__Texte retenu__:
>>
Avec l’Iran, on a trouvé le prochain champ de bataille. Dans cette perspective, les Etats-Unis ont en Israël un allié de poids. Depuis des mois, le Premier ministre Benjamin Netanjahu parcourt le monde pour présenter ses plans. Dans le Golfe persique, on trouve actuellement déjà la plus grande concentration de forces navales rassemblées depuis la fin de la Seconde Guerre mondiale dans une seule région maritime. Obama hésite encore à donner l’ordre d’attaquer – il est tout de même lauréat du prix Nobel de la paix. Toutefois, si Israël se lançait dans une guerre, les Etats-Unis auraient vite fait de les soutenir et d’exiger une assistance de la part de l’OTAN. Il se poserait alors la question de savoir si la Russie et la Chine se tiendraient à l’écart!
<<
__Tâches à réaliser__:
• 1. D'après le texte retenu, quel prix Obama a-t-il reçu ?
• 2. Modifiez le passage du texte retenu qui part de « Avec l’Iran, on » et va jusqu'à « tiendraient à l’écart! » : remplacez « allié de poids » par « allié important », puis donnez le passage ainsi modifié.

Éléments stockés:
>>
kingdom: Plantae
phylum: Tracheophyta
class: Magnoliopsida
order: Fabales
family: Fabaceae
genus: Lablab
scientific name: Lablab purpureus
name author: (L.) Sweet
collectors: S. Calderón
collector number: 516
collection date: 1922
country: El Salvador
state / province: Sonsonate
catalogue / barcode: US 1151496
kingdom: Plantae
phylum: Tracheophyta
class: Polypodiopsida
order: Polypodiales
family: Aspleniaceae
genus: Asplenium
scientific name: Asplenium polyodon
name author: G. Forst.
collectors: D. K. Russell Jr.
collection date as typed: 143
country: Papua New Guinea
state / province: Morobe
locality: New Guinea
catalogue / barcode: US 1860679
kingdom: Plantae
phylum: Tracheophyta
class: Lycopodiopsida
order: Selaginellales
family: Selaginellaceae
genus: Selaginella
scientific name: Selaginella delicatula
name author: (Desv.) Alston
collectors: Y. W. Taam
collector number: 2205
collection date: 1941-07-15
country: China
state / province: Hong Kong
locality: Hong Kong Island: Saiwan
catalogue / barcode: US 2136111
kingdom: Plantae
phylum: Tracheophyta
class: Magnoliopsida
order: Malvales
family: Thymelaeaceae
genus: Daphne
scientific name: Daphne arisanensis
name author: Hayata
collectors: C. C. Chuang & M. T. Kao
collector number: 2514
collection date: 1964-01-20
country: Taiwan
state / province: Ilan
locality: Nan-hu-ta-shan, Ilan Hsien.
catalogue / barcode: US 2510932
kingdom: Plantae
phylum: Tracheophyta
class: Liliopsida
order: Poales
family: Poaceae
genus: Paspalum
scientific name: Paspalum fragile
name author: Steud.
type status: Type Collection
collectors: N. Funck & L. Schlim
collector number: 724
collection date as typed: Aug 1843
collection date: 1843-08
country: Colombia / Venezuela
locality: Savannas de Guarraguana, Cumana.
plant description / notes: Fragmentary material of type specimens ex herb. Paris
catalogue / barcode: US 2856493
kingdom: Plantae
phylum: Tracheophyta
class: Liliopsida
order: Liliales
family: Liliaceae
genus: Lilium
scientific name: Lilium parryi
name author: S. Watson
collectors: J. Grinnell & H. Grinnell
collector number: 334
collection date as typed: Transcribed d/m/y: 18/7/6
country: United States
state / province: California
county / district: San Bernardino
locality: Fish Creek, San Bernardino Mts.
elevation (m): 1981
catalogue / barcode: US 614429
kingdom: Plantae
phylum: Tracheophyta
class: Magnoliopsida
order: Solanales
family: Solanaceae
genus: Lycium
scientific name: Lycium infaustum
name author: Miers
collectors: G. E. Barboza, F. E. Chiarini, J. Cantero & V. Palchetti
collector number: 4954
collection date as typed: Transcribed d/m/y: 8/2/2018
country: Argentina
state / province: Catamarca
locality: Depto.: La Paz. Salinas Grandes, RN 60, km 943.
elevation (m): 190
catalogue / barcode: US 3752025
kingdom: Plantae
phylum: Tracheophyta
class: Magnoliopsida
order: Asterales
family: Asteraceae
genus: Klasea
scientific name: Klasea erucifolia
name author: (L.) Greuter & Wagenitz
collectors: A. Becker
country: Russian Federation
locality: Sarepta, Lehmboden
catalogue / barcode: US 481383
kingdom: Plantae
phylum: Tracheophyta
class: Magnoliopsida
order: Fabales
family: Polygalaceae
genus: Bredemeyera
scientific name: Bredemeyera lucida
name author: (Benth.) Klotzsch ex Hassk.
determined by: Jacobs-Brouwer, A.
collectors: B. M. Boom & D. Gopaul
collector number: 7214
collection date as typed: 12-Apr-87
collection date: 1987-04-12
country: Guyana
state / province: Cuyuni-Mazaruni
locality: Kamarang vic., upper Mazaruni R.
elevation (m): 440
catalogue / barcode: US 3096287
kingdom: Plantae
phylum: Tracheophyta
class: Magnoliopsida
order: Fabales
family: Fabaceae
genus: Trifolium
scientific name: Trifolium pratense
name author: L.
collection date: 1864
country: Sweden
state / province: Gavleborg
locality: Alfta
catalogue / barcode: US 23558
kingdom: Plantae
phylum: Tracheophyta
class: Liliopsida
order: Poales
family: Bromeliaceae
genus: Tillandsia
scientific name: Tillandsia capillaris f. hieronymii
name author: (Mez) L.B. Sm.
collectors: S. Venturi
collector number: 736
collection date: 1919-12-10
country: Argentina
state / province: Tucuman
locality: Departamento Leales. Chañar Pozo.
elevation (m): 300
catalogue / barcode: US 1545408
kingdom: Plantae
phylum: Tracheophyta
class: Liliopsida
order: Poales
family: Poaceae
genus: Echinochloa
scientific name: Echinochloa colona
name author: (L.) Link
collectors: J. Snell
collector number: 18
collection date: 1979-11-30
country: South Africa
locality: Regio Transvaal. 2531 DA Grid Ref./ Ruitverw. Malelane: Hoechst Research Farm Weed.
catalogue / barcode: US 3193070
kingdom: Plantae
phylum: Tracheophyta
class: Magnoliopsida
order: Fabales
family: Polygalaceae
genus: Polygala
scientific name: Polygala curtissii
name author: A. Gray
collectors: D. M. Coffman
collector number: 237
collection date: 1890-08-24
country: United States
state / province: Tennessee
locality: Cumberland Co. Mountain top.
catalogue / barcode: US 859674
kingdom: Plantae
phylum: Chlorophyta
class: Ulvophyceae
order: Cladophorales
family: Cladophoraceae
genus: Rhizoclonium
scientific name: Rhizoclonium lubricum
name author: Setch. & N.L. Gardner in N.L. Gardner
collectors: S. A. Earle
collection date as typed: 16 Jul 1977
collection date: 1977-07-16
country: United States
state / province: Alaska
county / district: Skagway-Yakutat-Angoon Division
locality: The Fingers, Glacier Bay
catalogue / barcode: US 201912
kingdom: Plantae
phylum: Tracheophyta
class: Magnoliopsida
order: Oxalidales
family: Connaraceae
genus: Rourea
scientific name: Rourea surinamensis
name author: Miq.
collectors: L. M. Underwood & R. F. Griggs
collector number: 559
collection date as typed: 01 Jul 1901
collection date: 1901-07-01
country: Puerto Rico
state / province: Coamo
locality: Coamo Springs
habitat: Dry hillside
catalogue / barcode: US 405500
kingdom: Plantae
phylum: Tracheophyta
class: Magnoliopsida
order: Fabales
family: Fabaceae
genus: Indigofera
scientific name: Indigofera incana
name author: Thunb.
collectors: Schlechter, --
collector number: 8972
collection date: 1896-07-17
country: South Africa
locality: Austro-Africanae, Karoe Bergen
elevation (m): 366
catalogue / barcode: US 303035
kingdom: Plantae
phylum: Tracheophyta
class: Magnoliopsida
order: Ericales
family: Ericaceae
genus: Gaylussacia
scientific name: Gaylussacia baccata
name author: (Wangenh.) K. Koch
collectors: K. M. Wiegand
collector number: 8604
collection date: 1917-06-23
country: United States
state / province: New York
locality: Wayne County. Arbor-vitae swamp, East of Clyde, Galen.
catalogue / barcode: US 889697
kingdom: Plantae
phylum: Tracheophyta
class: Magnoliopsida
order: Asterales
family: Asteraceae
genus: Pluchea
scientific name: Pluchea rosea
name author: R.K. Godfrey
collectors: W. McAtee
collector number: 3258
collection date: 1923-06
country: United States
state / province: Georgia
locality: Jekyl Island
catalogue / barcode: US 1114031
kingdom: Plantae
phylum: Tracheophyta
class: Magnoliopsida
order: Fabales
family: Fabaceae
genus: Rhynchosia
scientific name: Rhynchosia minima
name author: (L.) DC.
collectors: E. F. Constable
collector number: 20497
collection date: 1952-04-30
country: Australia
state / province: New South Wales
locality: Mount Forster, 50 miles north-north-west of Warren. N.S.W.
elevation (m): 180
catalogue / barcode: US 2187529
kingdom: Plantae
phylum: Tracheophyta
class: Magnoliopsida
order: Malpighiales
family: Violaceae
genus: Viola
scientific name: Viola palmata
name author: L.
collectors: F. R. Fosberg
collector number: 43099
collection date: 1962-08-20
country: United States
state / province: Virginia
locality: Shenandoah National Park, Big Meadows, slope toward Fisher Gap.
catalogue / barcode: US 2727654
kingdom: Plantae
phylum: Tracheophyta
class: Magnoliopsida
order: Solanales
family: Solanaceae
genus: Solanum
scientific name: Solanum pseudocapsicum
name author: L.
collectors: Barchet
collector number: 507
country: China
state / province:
<<
__Solutions des tâches__:
• 1. Le prix Nobel de la paix.

• 2.
Avec l’Iran, on a trouvé le prochain champ de bataille. Dans cette perspective, les Etats-Unis ont en Israël un allié important. Depuis des mois, le Premier ministre Benjamin Netanjahu parcourt le monde pour présenter ses plans. Dans le Golfe persique, on trouve actuellement déjà la plus grande concentration de forces navales rassemblées depuis la fin de la Seconde Guerre mondiale dans une seule région maritime. Obama hésite encore à donner l’ordre d’attaquer – il est tout de même lauréat du prix Nobel de la paix. Toutefois, si Israël se lançait dans une guerre, les Etats-Unis auraient vite fait de les soutenir et d’exiger une assistance de la part de l’OTAN. Il se poserait alors la question de savoir si la Russie et la Chine se tiendraient à l’écart!